Этим утром все было как обычно. Никто и не подозревал, что ночью произошло что-то из ряда вон выходящее, никто и не подозревал, что король бодрствовал всю ночь в надежде обрести бессмертие. Его величество совершал все ритуалы утреннего пробуждения с привычным изяществом и истинно монаршим достоинством.
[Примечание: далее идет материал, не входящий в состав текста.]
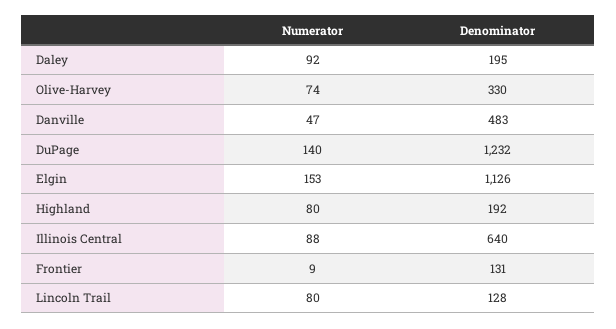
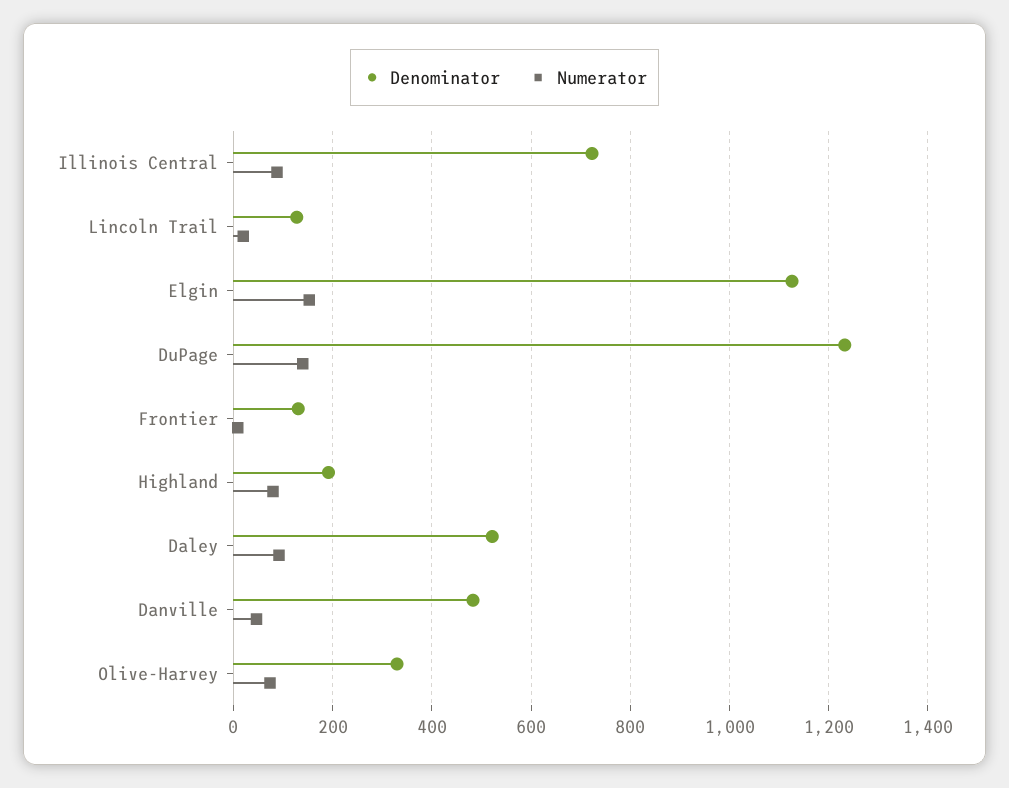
Denominator, Daley: 195 -> 520
Denominator, Illinois Central: 640 -> 720
Numerator, Lincoln Trail: 80 -> 20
Люсьен с удовлетворением отметил, что Ив де ла Круа на сей раз не пренебрег королевской милостью и воспользовался правом пятого входа. Иезуит поклонился его величеству с подобающей случаю галантностью. Люсьен опасался, что де ла Круа возвысился слишком быстро и что его внезапный фавор окончится катастрофой либо для него самого, либо для его сестры. Другим права пятого входа приходилось ждать годами.

В отличие от его величества, де ла Круа действительно выглядел так, будто ни минуты не спал. Под глазами у него залегли темные круги.

Возможно, король успел чуть-чуть подремать, вернувшись с тайного препарирования, а может быть, все это время лежал без сна, размышляя о последствиях необычайного открытия.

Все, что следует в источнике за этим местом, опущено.